君に何も望みはしない。
ただ笑っていてくれればいい。
ただ幸せになってくれればいい。
もう二度と君が泣くことのないように。
もう二度と君が悲しむことのないように。
もう二度と君が絶望を感じないですむように。
ただひたすらに祈っている。



ただ希う



「敦賀さんっ!!」



雨が降り続ける外を眺めていたら聴こえてきた愛しい愛しい彼女の声。
意識的に顔を引き締めてゆっくりと振り返る。


「どうかした?」
「どうかした、じゃありませんよ。台本覚えるって携帯も持たずに出て行かないで下さい。
社さんが半狂乱になってますよ!!」
「ああ・・・ごめんごめん。もう再開するのかな?」
「いえ・・・・」



彼女にしては珍しく言いよどむその姿を少し不思議に思った。
いつもは元気よく、よすぎる程なのに。


「最上さん?」
「もうしばらく休憩だそうです。社さんに私の携帯に連絡を入れるようにお願いしています」
「うん」
「だから・・・ほんの少しでも傍にいたかったんです・・・」


顔を真っ赤にしながら小さな小さな声でぽつっと呟かれたその内容に俺は少しびっくりして、そして嬉しくなった。


「うん。俺も最上さんと一緒にいたい」

照れて下を向いたきりの彼女の頬を手の甲で撫ぜた。
最上さんは俺の手を握り、指先にそっと口付けた。

「よかった・・・」

心からほっとしている様子の彼女がわからなくて首を傾げる。

「よかったって、何が?」
「社さんに私が探してきますって言ったはいいものの、敦賀さんのご迷惑になったらどうしようかと思って。すっごく怖かったんです」


少し不安そうに俺を見上げて言う君に、不謹慎かもしれないけれど笑みが零れそうになる。

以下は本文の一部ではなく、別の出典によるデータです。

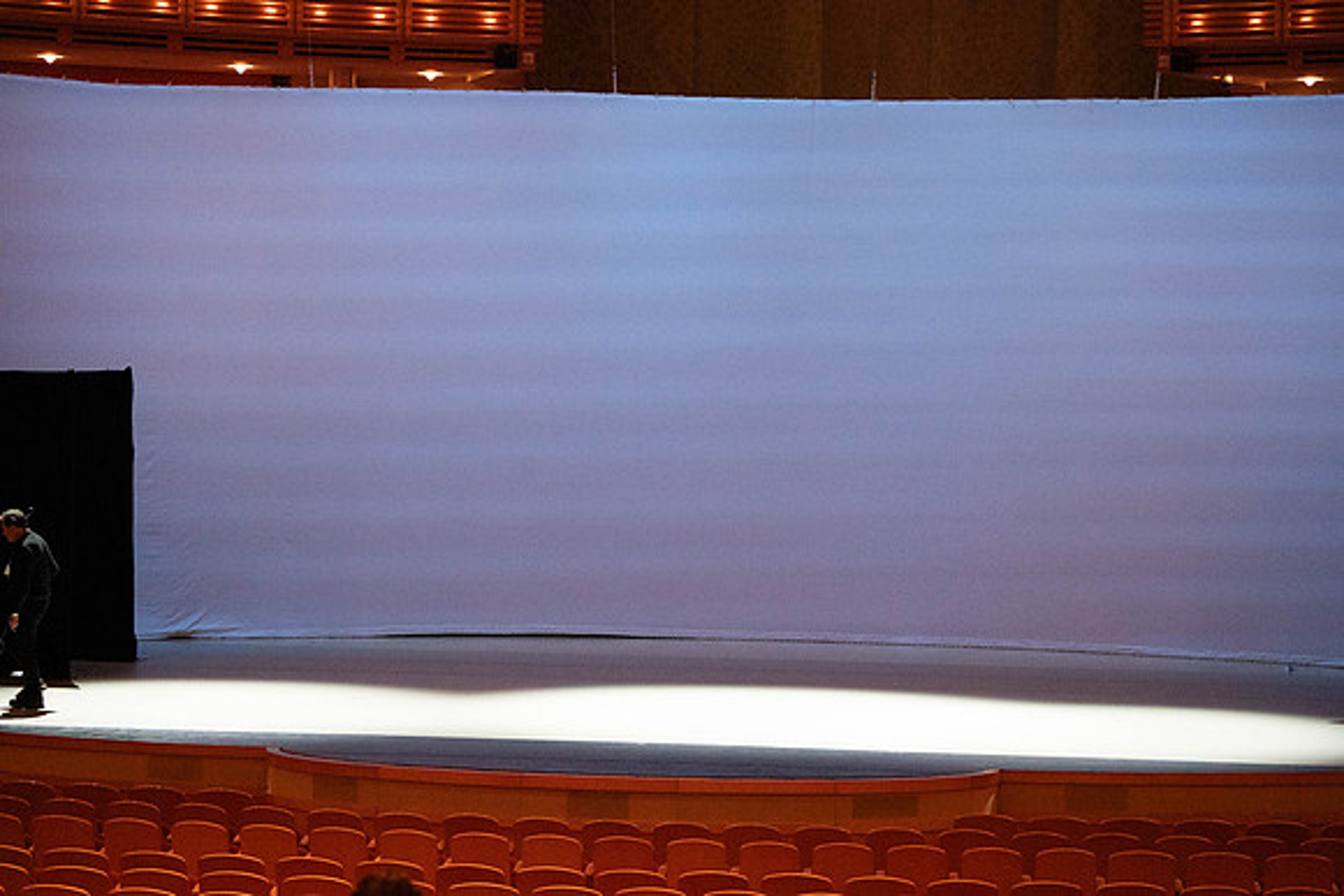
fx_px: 3734
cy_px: 448
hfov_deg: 20.4
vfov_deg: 13.7
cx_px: 672
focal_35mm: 100
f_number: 5.6
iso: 20000
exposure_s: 1/320
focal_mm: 100
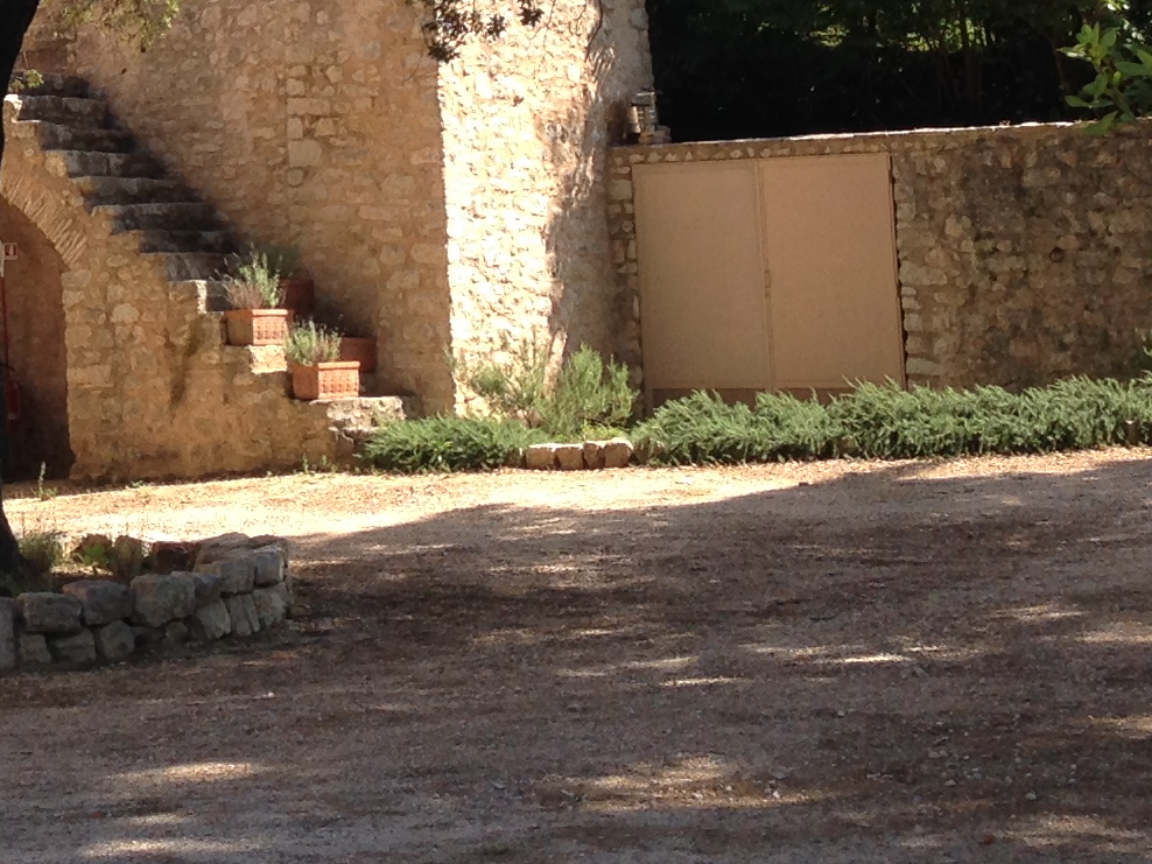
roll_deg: +0.9
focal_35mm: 109
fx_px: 3627
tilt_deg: +8.8
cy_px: -138
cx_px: -285
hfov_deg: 17.1
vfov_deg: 13.3
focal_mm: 4.12
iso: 50
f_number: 2.4
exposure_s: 1/497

「俺はどんな時だって君に逢えて嬉しいよ?迷惑になんて思うはずないじゃないか」
「けれど、さっきの敦賀さん、何もかもを拒絶してしまっている感じがしました。
あの敦賀さんの世界にはたぶん私の入る隙間はなかった・・・」
「そんなこと・・・」
「ありますっ!!私が気付いてないと思ってたんですか?
私は敦賀さんが好きだから、敦賀さんをいつだって見てるんです。
全然私なんか敦賀さんの支えになれないですし、敦賀さんに何もしてあげれない。
それでも、傍にいたいと思ってるんです」
「ありがとう。嬉しいよ」

彼女が俺のことをそんな風に思ってくれているなんて考えもしなかった。
けれど純粋に本当に嬉しかった。


「ほらっ!!今もそう!!
敦賀さんは決して私を見ようとはしてくれない。いつだって一人で世界に立ってるんだわ。
私はね、敦賀さん。とても臆病だけれど、それ以上に欲張りなんです。
私は好きな人を見ているだけでいい、なんて思いません。そして好きな人から、恋人から、私への要求が何もないなんて我慢できないんです。
だってそれは私には何も望まないってことでしょう?つまり、私のことを何も見てないってことじゃないですか。
それなら一緒にいる必要なんてない」


「ねえ、敦賀さん。
私の声届いてますか?私のこと見えてますか?
私は貴方が、他の誰でもない貴方が好きだと言っているんです。
私を悲しませることができるのも、私を幸せにできるのも貴方だけなんですよ?」



必死に俺の袖を掴みながら言う彼女が愛しくて強く強く抱き締めた。

ようやく気付いた。
この温かい、柔らかい優しい人は俺のものであることに。





どうか。
俺に彼女を守る強さを。
彼女とともに生きる勇気を。

腕の中の愛しい彼女を失わないですむように。




ただ希う。




やっぱりどこかで読んだことのある話。